__To do__: With the images removed, reproduce each entry below word for word.

──────── Records provided

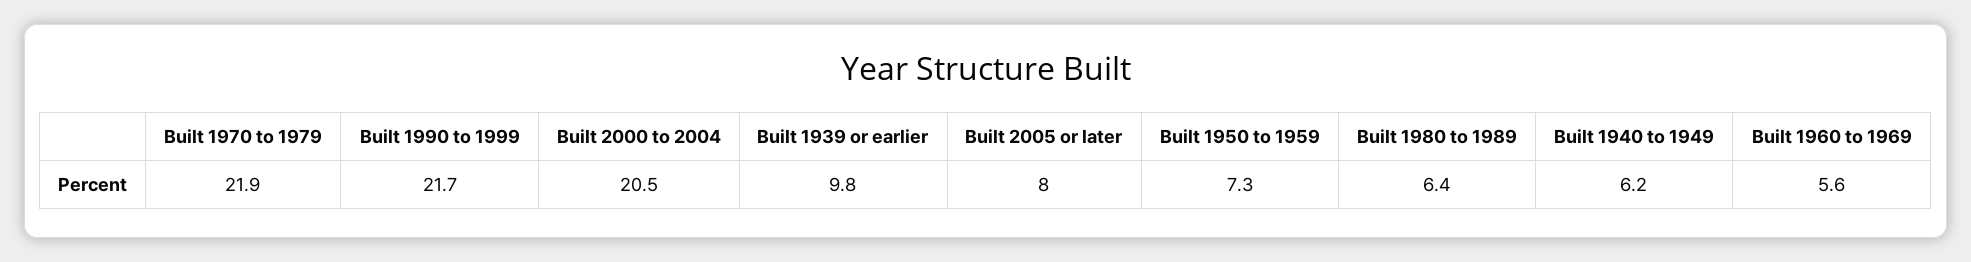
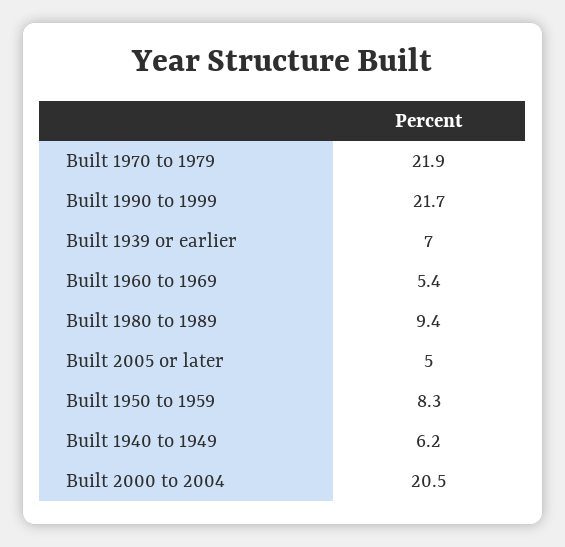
  {
    "Built 1970 to 1979": 21.9,
    "Built 1990 to 1999": 21.7,
    "Built 2000 to 2004": 20.5,
-   "Built 1939 or earlier": 9.8,
+   "Built 1939 or earlier": 7,
-   "Built 2005 or later": 8,
+   "Built 2005 or later": 5,
-   "Built 1950 to 1959": 7.3,
+   "Built 1950 to 1959": 8.3,
-   "Built 1980 to 1989": 6.4,
+   "Built 1980 to 1989": 9.4,
    "Built 1940 to 1949": 6.2,
-   "Built 1960 to 1969": 5.6
+   "Built 1960 to 1969": 5.4
  }

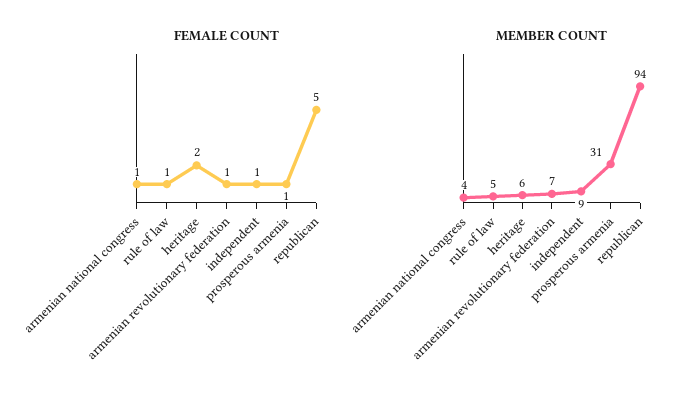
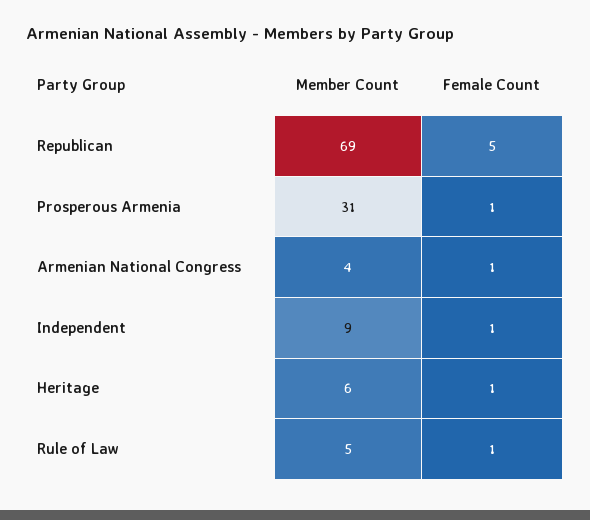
  {
    "FEMALE COUNT": {
      "armenian national congress": 1,
      "rule of law": 1,
-     "heritage": 2,
+     "heritage": 1,
-     "armenian revolutionary federation": 1,
      "independent": 1,
      "prosperous armenia": 1,
      "republican": 5
    },
    "MEMBER COUNT": {
      "armenian national congress": 4,
      "rule of law": 5,
      "heritage": 6,
-     "armenian revolutionary federation": 7,
      "independent": 9,
      "prosperous armenia": 31,
-     "republican": 94
+     "republican": 69
    }
  }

────────────────

__Solved exercise__:
  {
    "Built 1970 to 1979": 21.9,
    "Built 1990 to 1999": 21.7,
    "Built 2000 to 2004": 20.5,
-   "Built 1939 or earlier": 9.8,
+   "Built 1939 or earlier": 7,
-   "Built 2005 or later": 8,
+   "Built 2005 or later": 5,
-   "Built 1950 to 1959": 7.3,
+   "Built 1950 to 1959": 8.3,
-   "Built 1980 to 1989": 6.4,
+   "Built 1980 to 1989": 9.4,
    "Built 1940 to 1949": 6.2,
-   "Built 1960 to 1969": 5.6
+   "Built 1960 to 1969": 5.4
  }

  {
    "FEMALE COUNT": {
      "armenian national congress": 1,
      "rule of law": 1,
-     "heritage": 2,
+     "heritage": 1,
-     "armenian revolutionary federation": 1,
      "independent": 1,
      "prosperous armenia": 1,
      "republican": 5
    },
    "MEMBER COUNT": {
      "armenian national congress": 4,
      "rule of law": 5,
      "heritage": 6,
-     "armenian revolutionary federation": 7,
      "independent": 9,
      "prosperous armenia": 31,
-     "republican": 94
+     "republican": 69
    }
  }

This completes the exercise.